OK, so we know that correlation doesn’t imply causation, but should we at least be impressed by the high correlation they somehow calculate? No. Here’s another major stats fail. It’s a time series. Time series usually correlate with themselves. You can’t do normal correlation analysis on timeseries unless the values change so rapidly that the value at one time is totally unrelated to the value at neighbouring times. If the values change slowly, you can make a guess that data at a later point is about what it was before plus how fast it was changing. So if you compare two timeseries and the first two points line up, they’ll probably be similar at the next point too.

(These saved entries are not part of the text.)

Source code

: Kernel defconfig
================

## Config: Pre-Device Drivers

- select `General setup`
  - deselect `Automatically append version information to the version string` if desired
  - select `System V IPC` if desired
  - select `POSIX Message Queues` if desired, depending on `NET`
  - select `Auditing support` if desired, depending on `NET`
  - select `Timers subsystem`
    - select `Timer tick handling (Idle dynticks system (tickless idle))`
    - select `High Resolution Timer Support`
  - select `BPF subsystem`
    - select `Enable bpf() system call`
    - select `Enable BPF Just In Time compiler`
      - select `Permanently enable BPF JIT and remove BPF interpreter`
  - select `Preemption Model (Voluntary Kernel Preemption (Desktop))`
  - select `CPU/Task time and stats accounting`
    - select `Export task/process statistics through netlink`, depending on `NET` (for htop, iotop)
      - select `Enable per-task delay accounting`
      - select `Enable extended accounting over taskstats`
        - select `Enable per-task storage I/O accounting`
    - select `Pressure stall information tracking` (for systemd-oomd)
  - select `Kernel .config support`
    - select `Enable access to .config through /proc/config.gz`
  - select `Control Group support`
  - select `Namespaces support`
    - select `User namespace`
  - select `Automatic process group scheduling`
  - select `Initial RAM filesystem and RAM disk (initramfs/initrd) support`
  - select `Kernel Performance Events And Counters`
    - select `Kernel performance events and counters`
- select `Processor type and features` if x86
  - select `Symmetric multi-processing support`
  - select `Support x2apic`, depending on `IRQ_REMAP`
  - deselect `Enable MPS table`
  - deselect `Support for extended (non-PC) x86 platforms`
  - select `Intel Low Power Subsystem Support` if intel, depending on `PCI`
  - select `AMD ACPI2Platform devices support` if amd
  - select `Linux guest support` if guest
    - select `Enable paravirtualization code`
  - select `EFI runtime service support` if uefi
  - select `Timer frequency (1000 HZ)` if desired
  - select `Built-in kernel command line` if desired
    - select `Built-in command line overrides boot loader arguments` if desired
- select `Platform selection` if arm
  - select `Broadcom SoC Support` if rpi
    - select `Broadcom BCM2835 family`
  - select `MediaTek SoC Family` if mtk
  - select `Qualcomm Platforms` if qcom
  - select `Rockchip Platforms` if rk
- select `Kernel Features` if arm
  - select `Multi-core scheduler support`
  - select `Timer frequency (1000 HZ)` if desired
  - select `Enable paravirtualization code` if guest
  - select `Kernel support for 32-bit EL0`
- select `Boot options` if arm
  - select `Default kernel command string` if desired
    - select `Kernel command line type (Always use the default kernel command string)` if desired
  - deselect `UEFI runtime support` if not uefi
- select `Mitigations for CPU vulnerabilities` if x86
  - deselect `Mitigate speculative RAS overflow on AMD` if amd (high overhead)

This is why all the spurious correlations you can find at https://tylervigen.com/spurious-correlations are timeseries – the graphs nominally have 10 points, but the points aren’t truly independent. I’m not saying the high correlation values in the study are pure chance – the RV and grief timeseries both have a rising, a level and a falling bit – but this is nowhere near as impressive as if the high correlations came from a genuine scatter plot of independent points. There are ways around this problem – detrending the data, i.e looking only at derivatives that don’t correlate to themselves. This paper does not do them. Hence, even ignoring alternative explanations, its headline result is worthless.
In conclusion, evolutionary psychologists have a bad name for simplistic handling of complex and emotionally charged topics, ignoring the role of society in determining behaviour and drawing grandiose conclusions from an imaginary human history. This paper justifies all of these stereotypes and adds to the mix “can’t do stats”.
* Similar but not identical, since there can be (and usually are) slightly different numbers of males and females in the population at any given age. In general more male children are conceived, but more females make it to puberty. This paper is in no way ready for the subtlety of this consideration, or of the biological ambiguity inherent in the idea of binary sex. Let’s get them up to GCSE science first.